● **Task to complete**
Edit the listing below by replacing "chart" with "graph" and keeping every other character unchanged.

Saved entries
%%
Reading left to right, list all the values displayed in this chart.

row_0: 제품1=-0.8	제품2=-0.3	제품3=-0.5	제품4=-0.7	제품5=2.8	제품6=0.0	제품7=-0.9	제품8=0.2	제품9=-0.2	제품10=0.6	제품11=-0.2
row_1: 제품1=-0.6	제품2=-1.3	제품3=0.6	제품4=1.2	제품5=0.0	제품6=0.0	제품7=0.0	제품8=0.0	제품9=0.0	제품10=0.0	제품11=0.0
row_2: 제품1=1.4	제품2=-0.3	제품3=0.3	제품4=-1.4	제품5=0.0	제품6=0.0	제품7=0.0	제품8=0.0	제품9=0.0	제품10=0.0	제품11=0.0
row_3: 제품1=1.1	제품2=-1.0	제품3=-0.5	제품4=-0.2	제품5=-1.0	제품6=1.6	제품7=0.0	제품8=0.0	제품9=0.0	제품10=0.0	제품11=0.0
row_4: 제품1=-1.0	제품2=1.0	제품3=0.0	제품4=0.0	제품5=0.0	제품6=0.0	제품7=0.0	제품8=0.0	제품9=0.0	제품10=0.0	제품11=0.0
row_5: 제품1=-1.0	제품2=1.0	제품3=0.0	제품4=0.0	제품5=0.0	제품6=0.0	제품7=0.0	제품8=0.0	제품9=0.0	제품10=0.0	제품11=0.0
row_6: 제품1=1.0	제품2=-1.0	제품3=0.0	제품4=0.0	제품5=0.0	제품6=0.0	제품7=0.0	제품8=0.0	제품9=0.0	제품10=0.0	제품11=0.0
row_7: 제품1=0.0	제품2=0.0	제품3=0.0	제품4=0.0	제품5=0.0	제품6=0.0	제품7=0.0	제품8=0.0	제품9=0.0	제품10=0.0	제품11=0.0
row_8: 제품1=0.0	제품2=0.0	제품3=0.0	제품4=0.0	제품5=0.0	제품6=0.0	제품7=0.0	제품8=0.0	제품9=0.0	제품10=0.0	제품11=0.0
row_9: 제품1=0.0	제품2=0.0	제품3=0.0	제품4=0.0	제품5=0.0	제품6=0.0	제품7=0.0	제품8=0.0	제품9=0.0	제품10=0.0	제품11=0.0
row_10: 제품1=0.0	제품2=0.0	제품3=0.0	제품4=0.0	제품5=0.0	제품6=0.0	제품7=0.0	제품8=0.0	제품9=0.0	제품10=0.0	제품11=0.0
%%
● **Expected answer**
Reading left to right, list all the values displayed in this graph.

row_0: 제품1=-0.8	제품2=-0.3	제품3=-0.5	제품4=-0.7	제품5=2.8	제품6=0.0	제품7=-0.9	제품8=0.2	제품9=-0.2	제품10=0.6	제품11=-0.2
row_1: 제품1=-0.6	제품2=-1.3	제품3=0.6	제품4=1.2	제품5=0.0	제품6=0.0	제품7=0.0	제품8=0.0	제품9=0.0	제품10=0.0	제품11=0.0
row_2: 제품1=1.4	제품2=-0.3	제품3=0.3	제품4=-1.4	제품5=0.0	제품6=0.0	제품7=0.0	제품8=0.0	제품9=0.0	제품10=0.0	제품11=0.0
row_3: 제품1=1.1	제품2=-1.0	제품3=-0.5	제품4=-0.2	제품5=-1.0	제품6=1.6	제품7=0.0	제품8=0.0	제품9=0.0	제품10=0.0	제품11=0.0
row_4: 제품1=-1.0	제품2=1.0	제품3=0.0	제품4=0.0	제품5=0.0	제품6=0.0	제품7=0.0	제품8=0.0	제품9=0.0	제품10=0.0	제품11=0.0
row_5: 제품1=-1.0	제품2=1.0	제품3=0.0	제품4=0.0	제품5=0.0	제품6=0.0	제품7=0.0	제품8=0.0	제품9=0.0	제품10=0.0	제품11=0.0
row_6: 제품1=1.0	제품2=-1.0	제품3=0.0	제품4=0.0	제품5=0.0	제품6=0.0	제품7=0.0	제품8=0.0	제품9=0.0	제품10=0.0	제품11=0.0
row_7: 제품1=0.0	제품2=0.0	제품3=0.0	제품4=0.0	제품5=0.0	제품6=0.0	제품7=0.0	제품8=0.0	제품9=0.0	제품10=0.0	제품11=0.0
row_8: 제품1=0.0	제품2=0.0	제품3=0.0	제품4=0.0	제품5=0.0	제품6=0.0	제품7=0.0	제품8=0.0	제품9=0.0	제품10=0.0	제품11=0.0
row_9: 제품1=0.0	제품2=0.0	제품3=0.0	제품4=0.0	제품5=0.0	제품6=0.0	제품7=0.0	제품8=0.0	제품9=0.0	제품10=0.0	제품11=0.0
row_10: 제품1=0.0	제품2=0.0	제품3=0.0	제품4=0.0	제품5=0.0	제품6=0.0	제품7=0.0	제품8=0.0	제품9=0.0	제품10=0.0	제품11=0.0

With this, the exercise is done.